EPA names companies possibly responsible for pollution

The Environmental Protection Agency has five Birmingham companies in its sights for "possible" pollution and contamination of some north Birmingham neighborhoods. {}

Each of the companies received a letteR from the E.P.A. this week, advising them they "may be" responsible for clean up of the sites.

The E.P.A. letter lists Alabama Gas Corporation, Drummond Company, KMAC Services, Walter Coke, and U.S. Pipe as potentially responsible parties which "may" be required to cleanup and pay for costs incurred by the E.P.A.

It's not a done deal.

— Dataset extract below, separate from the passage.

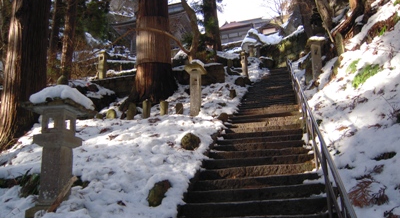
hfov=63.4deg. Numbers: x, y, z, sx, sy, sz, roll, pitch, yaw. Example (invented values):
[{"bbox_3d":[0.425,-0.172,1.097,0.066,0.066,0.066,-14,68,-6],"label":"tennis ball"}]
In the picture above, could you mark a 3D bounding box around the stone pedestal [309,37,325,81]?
[{"bbox_3d":[4.250,-1.806,11.800,0.530,1.650,0.530,-5,-14,13],"label":"stone pedestal"}]

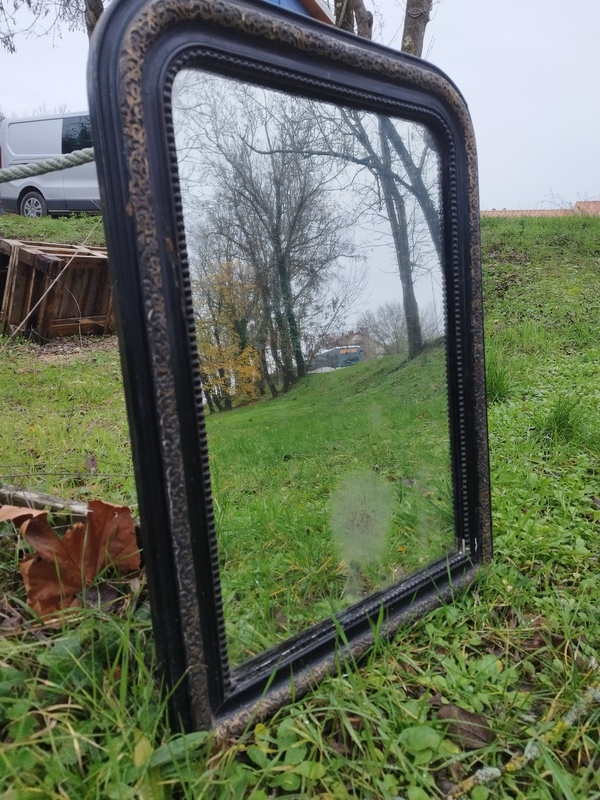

But, councilwoman Maxine Parker, who represents the district sees this as a positive step forward for these communities.

"I think this is the first step in getting it resolved," says Parker. "We look forward to it being resolved for our citizens so we can have a healthy quality of life, and we do deserve that in the north Birmingham community."

Anita Davis with the E.P.A. says, the letters sent to five companies state that 'based on information presently available to the E.P.A, that the potentially responsible parties may be responsible for cleanup.'Davis explains, a potentially responsible party can include -- current and former owners and operators of a site -- anyone who arranged for disposal of hazardous materials found at the site, and anyone who accepted hazardous materials transported to the site.

She wants to clarify that right now, none of the companies is deemed responsible. "The designation of actually calling someone a responsible party requires a court decision, so until you get to a point where you litigate a mater, that's a legal decision," says Davis.The five companies have two weeks to respond to the letter sent.

The E.P.A. is encouraging them to meet and discuss the matter further.

If the companies don't respond properly, they could face legal ramifications. "We will talk about the cleanup, what we see as the problems that need to be addressed and work with them on developing a work plan and if they decide they want to take on the lead in doing the cleanup," Davis says.